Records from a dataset

——

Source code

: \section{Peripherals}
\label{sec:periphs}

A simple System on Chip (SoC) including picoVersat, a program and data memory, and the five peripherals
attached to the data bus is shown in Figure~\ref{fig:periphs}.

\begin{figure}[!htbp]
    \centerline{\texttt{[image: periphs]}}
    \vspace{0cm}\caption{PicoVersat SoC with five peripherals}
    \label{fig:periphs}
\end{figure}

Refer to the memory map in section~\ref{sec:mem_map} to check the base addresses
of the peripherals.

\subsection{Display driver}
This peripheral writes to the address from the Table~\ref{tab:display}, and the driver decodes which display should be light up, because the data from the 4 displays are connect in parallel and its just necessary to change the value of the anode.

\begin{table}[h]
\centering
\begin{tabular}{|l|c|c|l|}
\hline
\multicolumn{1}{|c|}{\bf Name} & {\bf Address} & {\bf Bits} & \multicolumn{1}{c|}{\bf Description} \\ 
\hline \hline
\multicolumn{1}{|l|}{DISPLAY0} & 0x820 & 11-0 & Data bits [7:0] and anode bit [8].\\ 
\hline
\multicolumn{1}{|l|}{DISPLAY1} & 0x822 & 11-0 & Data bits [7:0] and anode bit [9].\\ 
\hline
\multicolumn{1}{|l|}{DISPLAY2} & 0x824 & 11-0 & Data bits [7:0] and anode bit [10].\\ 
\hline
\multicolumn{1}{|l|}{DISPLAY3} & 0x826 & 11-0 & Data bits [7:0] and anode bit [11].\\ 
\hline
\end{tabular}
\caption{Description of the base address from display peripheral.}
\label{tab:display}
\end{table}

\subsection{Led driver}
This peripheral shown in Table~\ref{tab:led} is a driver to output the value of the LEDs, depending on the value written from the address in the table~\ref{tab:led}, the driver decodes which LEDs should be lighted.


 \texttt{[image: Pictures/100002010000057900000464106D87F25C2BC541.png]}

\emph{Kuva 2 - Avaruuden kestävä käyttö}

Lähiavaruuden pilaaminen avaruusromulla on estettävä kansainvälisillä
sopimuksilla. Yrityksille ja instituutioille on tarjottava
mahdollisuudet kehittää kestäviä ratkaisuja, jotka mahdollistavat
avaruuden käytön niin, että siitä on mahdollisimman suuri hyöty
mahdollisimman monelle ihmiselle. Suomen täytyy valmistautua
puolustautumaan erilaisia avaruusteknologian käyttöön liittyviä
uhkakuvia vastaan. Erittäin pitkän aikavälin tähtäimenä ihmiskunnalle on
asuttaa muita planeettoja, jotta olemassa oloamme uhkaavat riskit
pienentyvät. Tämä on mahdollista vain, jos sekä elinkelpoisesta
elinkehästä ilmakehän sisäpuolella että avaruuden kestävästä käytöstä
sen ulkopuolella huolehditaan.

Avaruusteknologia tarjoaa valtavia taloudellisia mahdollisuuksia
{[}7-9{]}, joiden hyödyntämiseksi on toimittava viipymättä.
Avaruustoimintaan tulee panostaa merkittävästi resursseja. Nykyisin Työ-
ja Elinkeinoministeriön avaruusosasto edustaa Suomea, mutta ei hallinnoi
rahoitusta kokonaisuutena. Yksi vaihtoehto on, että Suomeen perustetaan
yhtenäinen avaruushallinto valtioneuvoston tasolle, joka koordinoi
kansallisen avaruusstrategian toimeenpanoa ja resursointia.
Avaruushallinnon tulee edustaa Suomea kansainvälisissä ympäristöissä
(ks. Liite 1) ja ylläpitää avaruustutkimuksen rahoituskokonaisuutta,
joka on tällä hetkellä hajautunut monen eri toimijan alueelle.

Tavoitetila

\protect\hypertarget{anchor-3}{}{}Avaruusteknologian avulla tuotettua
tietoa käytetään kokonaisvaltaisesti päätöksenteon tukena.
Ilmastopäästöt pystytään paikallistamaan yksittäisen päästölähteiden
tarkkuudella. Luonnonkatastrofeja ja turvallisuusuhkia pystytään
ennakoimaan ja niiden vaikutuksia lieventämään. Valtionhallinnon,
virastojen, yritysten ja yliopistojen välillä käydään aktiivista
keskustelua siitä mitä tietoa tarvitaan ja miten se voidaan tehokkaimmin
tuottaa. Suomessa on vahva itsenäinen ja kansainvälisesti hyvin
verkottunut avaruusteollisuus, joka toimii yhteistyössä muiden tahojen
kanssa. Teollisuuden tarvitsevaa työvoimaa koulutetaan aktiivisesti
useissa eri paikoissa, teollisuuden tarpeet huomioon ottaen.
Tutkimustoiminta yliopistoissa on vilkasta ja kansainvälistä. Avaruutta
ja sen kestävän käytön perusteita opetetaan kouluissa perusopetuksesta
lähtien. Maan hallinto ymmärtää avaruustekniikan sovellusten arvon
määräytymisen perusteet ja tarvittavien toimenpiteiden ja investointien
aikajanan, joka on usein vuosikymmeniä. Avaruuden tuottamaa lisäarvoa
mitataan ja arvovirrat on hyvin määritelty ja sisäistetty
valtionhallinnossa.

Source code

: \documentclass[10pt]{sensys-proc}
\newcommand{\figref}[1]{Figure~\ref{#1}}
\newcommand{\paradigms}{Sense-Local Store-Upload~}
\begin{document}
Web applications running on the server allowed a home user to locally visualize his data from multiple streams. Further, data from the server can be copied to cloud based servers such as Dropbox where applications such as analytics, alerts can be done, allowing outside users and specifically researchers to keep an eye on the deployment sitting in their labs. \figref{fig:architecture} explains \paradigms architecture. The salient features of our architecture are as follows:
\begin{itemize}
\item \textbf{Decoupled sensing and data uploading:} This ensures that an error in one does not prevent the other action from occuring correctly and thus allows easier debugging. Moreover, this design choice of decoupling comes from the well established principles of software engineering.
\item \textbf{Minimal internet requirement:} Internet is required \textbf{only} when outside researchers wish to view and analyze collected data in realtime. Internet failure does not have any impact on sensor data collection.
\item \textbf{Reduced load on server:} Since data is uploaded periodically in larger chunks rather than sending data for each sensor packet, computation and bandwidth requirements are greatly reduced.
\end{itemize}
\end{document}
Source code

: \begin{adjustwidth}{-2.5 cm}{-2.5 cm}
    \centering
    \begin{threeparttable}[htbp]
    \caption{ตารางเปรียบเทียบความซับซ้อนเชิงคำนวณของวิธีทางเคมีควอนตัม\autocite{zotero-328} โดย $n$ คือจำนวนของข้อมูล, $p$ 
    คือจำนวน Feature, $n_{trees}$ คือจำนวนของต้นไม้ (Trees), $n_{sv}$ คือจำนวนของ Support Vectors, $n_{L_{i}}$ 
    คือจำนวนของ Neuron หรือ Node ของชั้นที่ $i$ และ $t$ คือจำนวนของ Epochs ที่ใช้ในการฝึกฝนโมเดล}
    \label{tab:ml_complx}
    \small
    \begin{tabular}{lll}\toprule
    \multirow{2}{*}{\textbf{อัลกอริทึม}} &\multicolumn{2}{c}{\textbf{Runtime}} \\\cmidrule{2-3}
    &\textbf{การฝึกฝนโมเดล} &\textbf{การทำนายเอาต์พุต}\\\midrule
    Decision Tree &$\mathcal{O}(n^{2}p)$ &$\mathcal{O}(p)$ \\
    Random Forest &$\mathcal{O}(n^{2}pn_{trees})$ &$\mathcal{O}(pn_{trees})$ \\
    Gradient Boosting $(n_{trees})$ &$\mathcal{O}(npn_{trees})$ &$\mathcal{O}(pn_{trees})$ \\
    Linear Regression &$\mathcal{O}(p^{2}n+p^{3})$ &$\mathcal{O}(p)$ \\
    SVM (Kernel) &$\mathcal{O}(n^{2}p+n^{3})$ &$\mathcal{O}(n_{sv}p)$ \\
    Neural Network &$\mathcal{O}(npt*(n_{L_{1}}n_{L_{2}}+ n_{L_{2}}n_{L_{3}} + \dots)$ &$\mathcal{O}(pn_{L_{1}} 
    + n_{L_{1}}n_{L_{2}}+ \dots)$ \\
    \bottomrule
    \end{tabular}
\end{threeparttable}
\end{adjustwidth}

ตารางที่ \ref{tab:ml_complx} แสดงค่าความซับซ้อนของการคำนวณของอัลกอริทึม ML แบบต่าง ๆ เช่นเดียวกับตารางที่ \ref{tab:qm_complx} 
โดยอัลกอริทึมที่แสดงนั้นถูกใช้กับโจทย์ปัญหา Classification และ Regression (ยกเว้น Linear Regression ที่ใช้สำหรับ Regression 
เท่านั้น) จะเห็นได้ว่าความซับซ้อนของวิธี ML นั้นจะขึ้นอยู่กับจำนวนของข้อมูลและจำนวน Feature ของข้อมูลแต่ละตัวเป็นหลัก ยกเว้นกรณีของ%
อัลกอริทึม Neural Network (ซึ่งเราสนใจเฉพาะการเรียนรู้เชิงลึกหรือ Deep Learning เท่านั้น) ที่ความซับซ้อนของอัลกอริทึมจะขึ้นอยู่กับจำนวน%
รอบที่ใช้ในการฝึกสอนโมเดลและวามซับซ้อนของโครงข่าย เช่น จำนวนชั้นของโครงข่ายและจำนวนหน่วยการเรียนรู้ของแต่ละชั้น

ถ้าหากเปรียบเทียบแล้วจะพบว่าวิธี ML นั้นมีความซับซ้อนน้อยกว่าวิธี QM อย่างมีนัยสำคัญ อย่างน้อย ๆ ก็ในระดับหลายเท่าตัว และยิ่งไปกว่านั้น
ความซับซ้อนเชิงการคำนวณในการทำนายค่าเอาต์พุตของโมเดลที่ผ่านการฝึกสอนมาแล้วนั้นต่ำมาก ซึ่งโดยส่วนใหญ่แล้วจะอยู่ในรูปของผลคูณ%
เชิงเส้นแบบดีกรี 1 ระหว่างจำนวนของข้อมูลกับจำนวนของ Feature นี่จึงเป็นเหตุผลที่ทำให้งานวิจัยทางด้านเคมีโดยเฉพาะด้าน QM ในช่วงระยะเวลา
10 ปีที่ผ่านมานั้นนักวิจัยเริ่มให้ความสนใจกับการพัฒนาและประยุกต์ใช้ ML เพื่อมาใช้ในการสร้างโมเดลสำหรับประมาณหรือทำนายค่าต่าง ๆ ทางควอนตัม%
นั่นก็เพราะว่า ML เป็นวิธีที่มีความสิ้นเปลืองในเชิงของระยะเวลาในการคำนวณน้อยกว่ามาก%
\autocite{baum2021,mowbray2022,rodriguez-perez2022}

——

## Problem description
In the data above, find the line that contains "mahdollisuudet kehittää kestäviä" and the line that contains "useissa eri paikoissa, teollisuuden". Repeat exactly those lines and every line between them, and only those.

## Solved problem
mahdollisuudet kehittää kestäviä ratkaisuja, jotka mahdollistavat
avaruuden käytön niin, että siitä on mahdollisimman suuri hyöty
mahdollisimman monelle ihmiselle. Suomen täytyy valmistautua
puolustautumaan erilaisia avaruusteknologian käyttöön liittyviä
uhkakuvia vastaan. Erittäin pitkän aikavälin tähtäimenä ihmiskunnalle on
asuttaa muita planeettoja, jotta olemassa oloamme uhkaavat riskit
pienentyvät. Tämä on mahdollista vain, jos sekä elinkelpoisesta
elinkehästä ilmakehän sisäpuolella että avaruuden kestävästä käytöstä
sen ulkopuolella huolehditaan.

Avaruusteknologia tarjoaa valtavia taloudellisia mahdollisuuksia
{[}7-9{]}, joiden hyödyntämiseksi on toimittava viipymättä.
Avaruustoimintaan tulee panostaa merkittävästi resursseja. Nykyisin Työ-
ja Elinkeinoministeriön avaruusosasto edustaa Suomea, mutta ei hallinnoi
rahoitusta kokonaisuutena. Yksi vaihtoehto on, että Suomeen perustetaan
yhtenäinen avaruushallinto valtioneuvoston tasolle, joka koordinoi
kansallisen avaruusstrategian toimeenpanoa ja resursointia.
Avaruushallinnon tulee edustaa Suomea kansainvälisissä ympäristöissä
(ks. Liite 1) ja ylläpitää avaruustutkimuksen rahoituskokonaisuutta,
joka on tällä hetkellä hajautunut monen eri toimijan alueelle.

Tavoitetila

\protect\hypertarget{anchor-3}{}{}Avaruusteknologian avulla tuotettua
tietoa käytetään kokonaisvaltaisesti päätöksenteon tukena.
Ilmastopäästöt pystytään paikallistamaan yksittäisen päästölähteiden
tarkkuudella. Luonnonkatastrofeja ja turvallisuusuhkia pystytään
ennakoimaan ja niiden vaikutuksia lieventämään. Valtionhallinnon,
virastojen, yritysten ja yliopistojen välillä käydään aktiivista
keskustelua siitä mitä tietoa tarvitaan ja miten se voidaan tehokkaimmin
tuottaa. Suomessa on vahva itsenäinen ja kansainvälisesti hyvin
verkottunut avaruusteollisuus, joka toimii yhteistyössä muiden tahojen
kanssa. Teollisuuden tarvitsevaa työvoimaa koulutetaan aktiivisesti
useissa eri paikoissa, teollisuuden tarpeet huomioon ottaen.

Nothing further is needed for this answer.